When we perceive that we are under assault, it is easy to slip into a mindset that desires judgment over mercy, perhaps because of self-righteousness and vindication, but we must remember that Jesus taught us a new way of thinking and living:  “You have heard the law that says, ‘Love your neighbor’ and hate your enemy. But I say, love your enemies! Pray for those who persecute you! In that way, you will be acting as true children of your Father in heaven” Matthew 5:43–45 (NLT). There has been a bumper sticker in circulation for some time that says, “When Jesus said, love your enemies, I’m pretty sure he didn’t mean kill them.” When confronted with evil people it is natural to seek judgment and retribution, but it is supernatural to love our enemies and to be “ministers of reconciliation.”

To be a follower of Jesus means that our attitudes and desires should be like his. “…He does not want anyone to be destroyed, but wants everyone to repent” 2 Peter 3:9 (NLT). We should ask ourselves this question, “Do we really want everyone to repent and be saved?” If we cannot honestly answer yes to that question it is an indication that we have a mercy deficiency. It is a dangerous thing to long for and anticipate God’s judgment upon our enemies. That may have been the prevailing attitude until Jesus came, but he rejected it and replaced it with the law of love even to the point of telling us that our relationship with him is dependent upon how we love others along with our willingness to be merciful. “Blessed are the merciful, for they will be shown mercy.” Matthew 5:7 (NIV)

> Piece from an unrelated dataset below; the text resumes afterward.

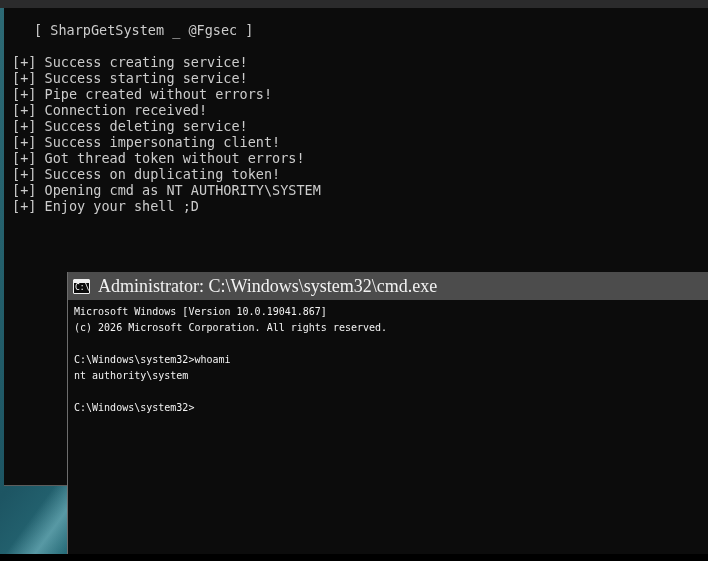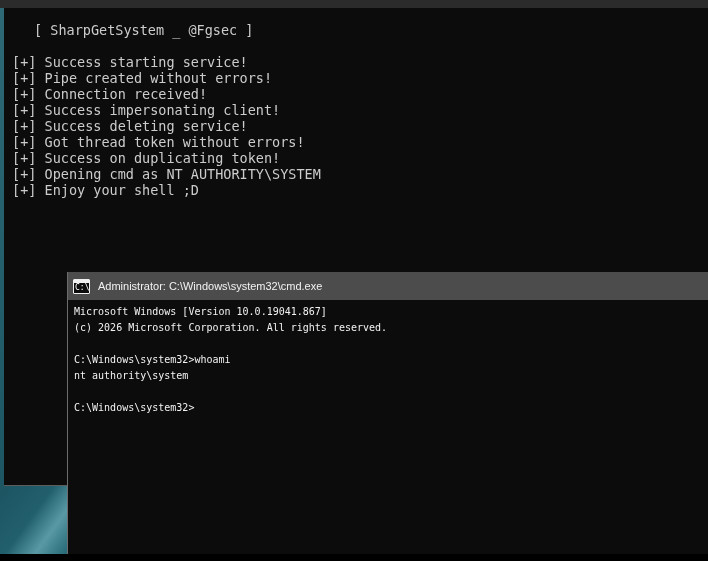"[+] Success creating service!" div.term-line { html: none -> <div>[+] Success creating service!</div> }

The command of Jesus to “love our enemies” can be very difficult to accept especially in the light of evil, injustice and other atrocities, but he did not tell us to love our enemies only until we believe they have gone beyond redemption. We are to be people of mercy because as James says, “Mercy triumphs over judgment.” However, this can only occur in our lives as we embrace the mercy and love that has been shown to us to overcome our fear. “Such love has no fear, because perfect love expels all fear. If we are afraid, it is for fear of punishment, and this shows that we have not fully experienced his perfect love. We love each other because he loved us first.” 1 John 4:18–19 (NLT)

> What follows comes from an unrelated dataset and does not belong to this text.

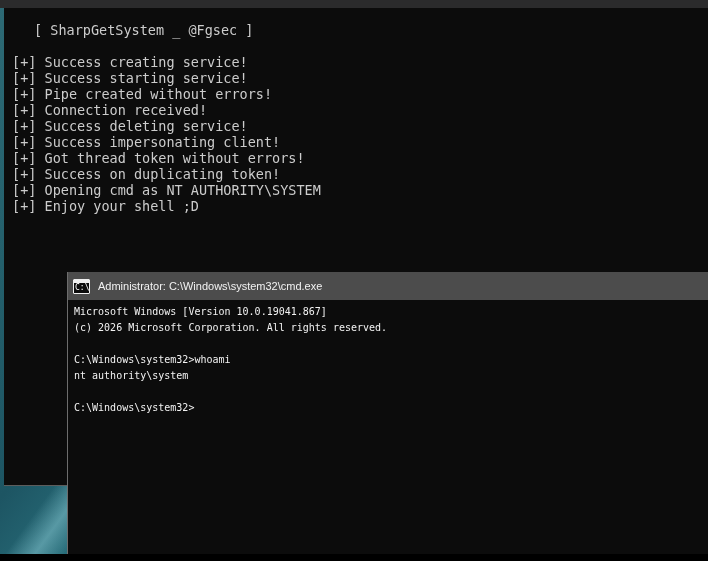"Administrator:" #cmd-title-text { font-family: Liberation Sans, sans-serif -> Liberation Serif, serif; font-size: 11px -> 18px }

For us to be effective ambassadors of Jesus Christ, we must be convinced, thoroughly convinced, that we are loved by God, because only when we know that we are loved by God are we able to love others. It is when we are secure in God’s love that we can dare to reach out to others in mercy. In other words, for us to extend our hand to help someone else, our feet must be securely planted on the Rock. To judge others may be a natural inclination, but to show mercy, even to our “enemies,” is evidence that we have been transformed by the love of God. Mercy triumphs over judgment!

Steve Ekeroth

2 Comments

  1. Rev Jan Michael Nace on July 31, 2020 at 10:54 am

    Good word for certain situations. But what do we do when confront with aggressive globalism agendas? Dr Fauci is a Jesuit and Bill Gates and other like them all have connections with the WHO. I believe we as a church are in the final stages of international persecution unless God intervenes.

  2. Stan E DeKoven on July 31, 2020 at 11:36 am

    Dear Steve;

    We need wisdom as we move forward, and functioning from a place of mercy of love seems to be wisdom.